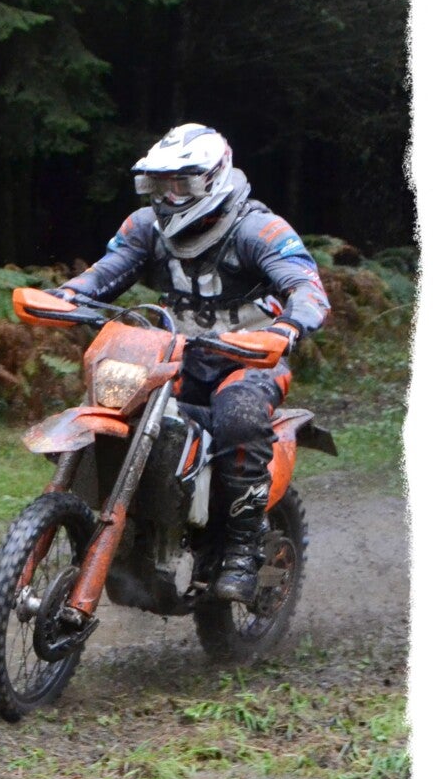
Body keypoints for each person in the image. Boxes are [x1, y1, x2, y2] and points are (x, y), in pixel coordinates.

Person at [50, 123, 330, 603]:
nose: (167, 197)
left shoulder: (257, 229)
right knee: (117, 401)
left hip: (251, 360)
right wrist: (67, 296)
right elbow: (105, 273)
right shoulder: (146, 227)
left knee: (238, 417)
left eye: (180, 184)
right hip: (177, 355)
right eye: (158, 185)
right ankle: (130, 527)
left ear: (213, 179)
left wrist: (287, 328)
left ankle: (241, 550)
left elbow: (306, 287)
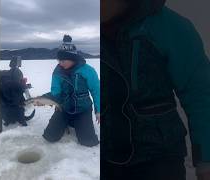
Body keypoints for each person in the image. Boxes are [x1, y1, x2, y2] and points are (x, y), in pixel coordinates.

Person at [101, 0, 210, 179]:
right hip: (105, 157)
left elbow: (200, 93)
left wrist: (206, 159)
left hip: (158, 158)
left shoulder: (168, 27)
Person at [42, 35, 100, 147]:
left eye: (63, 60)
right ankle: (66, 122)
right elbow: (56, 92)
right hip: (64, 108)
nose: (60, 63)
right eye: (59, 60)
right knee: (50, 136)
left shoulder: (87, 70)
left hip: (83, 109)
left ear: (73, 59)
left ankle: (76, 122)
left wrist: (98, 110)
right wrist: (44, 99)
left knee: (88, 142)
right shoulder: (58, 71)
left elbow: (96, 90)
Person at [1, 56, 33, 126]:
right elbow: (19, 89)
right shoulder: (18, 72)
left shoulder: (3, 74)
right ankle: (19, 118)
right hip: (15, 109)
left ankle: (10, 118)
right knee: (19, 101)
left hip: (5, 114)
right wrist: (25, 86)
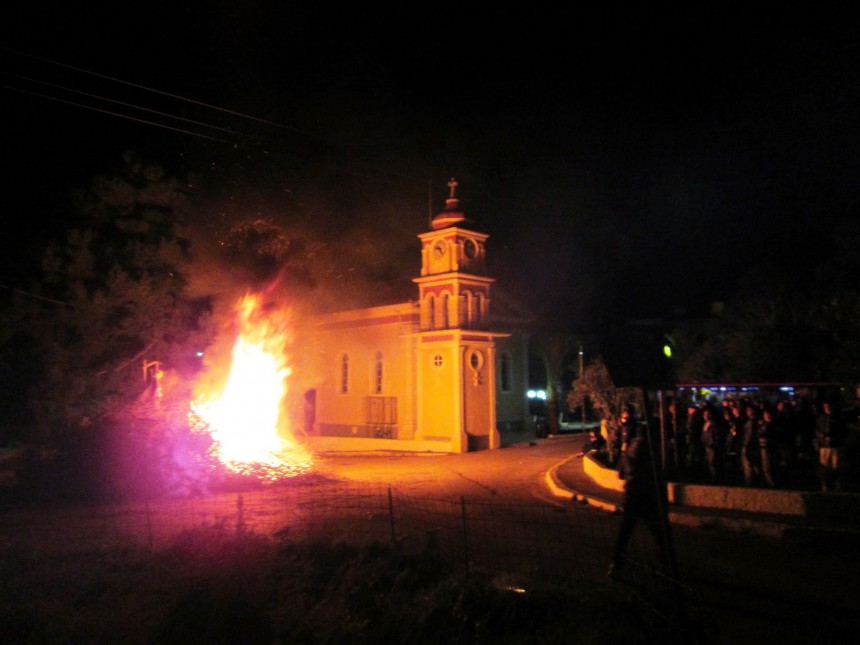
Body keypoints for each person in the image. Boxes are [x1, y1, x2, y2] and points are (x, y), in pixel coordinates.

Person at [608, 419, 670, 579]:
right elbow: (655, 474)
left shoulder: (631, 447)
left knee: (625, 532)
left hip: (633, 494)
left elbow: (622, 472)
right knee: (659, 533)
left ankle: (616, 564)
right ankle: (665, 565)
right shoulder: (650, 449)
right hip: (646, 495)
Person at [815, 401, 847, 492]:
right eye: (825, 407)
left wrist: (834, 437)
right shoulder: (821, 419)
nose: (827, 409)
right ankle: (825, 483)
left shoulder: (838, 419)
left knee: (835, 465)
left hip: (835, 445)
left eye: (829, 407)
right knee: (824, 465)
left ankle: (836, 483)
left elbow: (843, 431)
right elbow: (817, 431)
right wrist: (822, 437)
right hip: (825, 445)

(Problem requirements):
Omit the pictures. Transcribe every record exactly.

(Output of the exercise):
Body keypoints for each person in the image. Boxes are [x1, y1, x2, y2] and points are (x, y), in pixel coordinates.

Person at [50, 123, 330, 603]:
nose: (167, 197)
left shoulder: (257, 229)
right knee: (117, 401)
left hip: (251, 360)
right wrist: (67, 296)
right elbow: (105, 273)
right shoulder: (146, 227)
left knee: (238, 417)
left eye: (180, 184)
right hip: (177, 355)
right eye: (158, 185)
right ankle: (130, 527)
left ear: (213, 179)
left wrist: (287, 328)
left ankle: (241, 550)
left elbow: (306, 287)
Body keypoints for each person in the image. Boxes are [x1, y1, x2, y2] and points are (x, y), in pixel coordinates.

Person at [101, 0, 210, 179]:
right hip: (105, 157)
left elbow: (200, 93)
left wrist: (206, 159)
left hip: (158, 158)
left shoulder: (168, 27)
Person at [42, 35, 100, 147]:
left eye: (63, 60)
right ankle: (66, 122)
right elbow: (56, 92)
right hip: (64, 108)
nose: (60, 63)
right eye: (59, 60)
right knee: (50, 136)
left shoulder: (87, 70)
left hip: (83, 109)
left ear: (73, 59)
left ankle: (76, 122)
left wrist: (98, 110)
right wrist: (44, 99)
left knee: (88, 142)
right shoulder: (58, 71)
left elbow: (96, 90)
Person at [1, 56, 33, 126]:
right elbow: (19, 89)
right shoulder: (18, 72)
left shoulder: (3, 74)
right ankle: (19, 118)
right hip: (15, 109)
left ankle: (10, 118)
right knee: (19, 101)
left hip: (5, 114)
right wrist: (25, 86)
Body keypoints for each person in the image. Boxes are [x1, y1, x2, y2] and points are (x, y), in pixel coordinates.

Person at [608, 419, 670, 579]:
right elbow: (655, 474)
left shoulder: (631, 447)
left knee: (625, 532)
left hip: (633, 494)
left elbow: (622, 472)
right knee: (659, 533)
left ankle: (616, 564)
right ankle: (665, 565)
right shoulder: (650, 449)
right hip: (646, 495)
Person at [815, 401, 847, 492]:
right eye: (825, 407)
left wrist: (834, 437)
right shoulder: (821, 419)
nose: (827, 409)
right ankle: (825, 483)
left shoulder: (838, 419)
left knee: (835, 465)
left hip: (835, 445)
left eye: (829, 407)
right knee: (824, 465)
left ankle: (836, 483)
left elbow: (843, 431)
right elbow: (817, 431)
right wrist: (822, 437)
right hip: (825, 445)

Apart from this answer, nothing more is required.